### Data in this exercise
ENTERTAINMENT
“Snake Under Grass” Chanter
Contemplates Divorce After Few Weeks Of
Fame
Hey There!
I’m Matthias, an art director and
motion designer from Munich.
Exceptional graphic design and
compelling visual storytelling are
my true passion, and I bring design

### What to work on
Please repeat each line from the one with "Exceptional graphic design and" through the last line of the data above, and add nothing.

### Solution to the problem
Exceptional graphic design and
compelling visual storytelling are
my true passion, and I bring design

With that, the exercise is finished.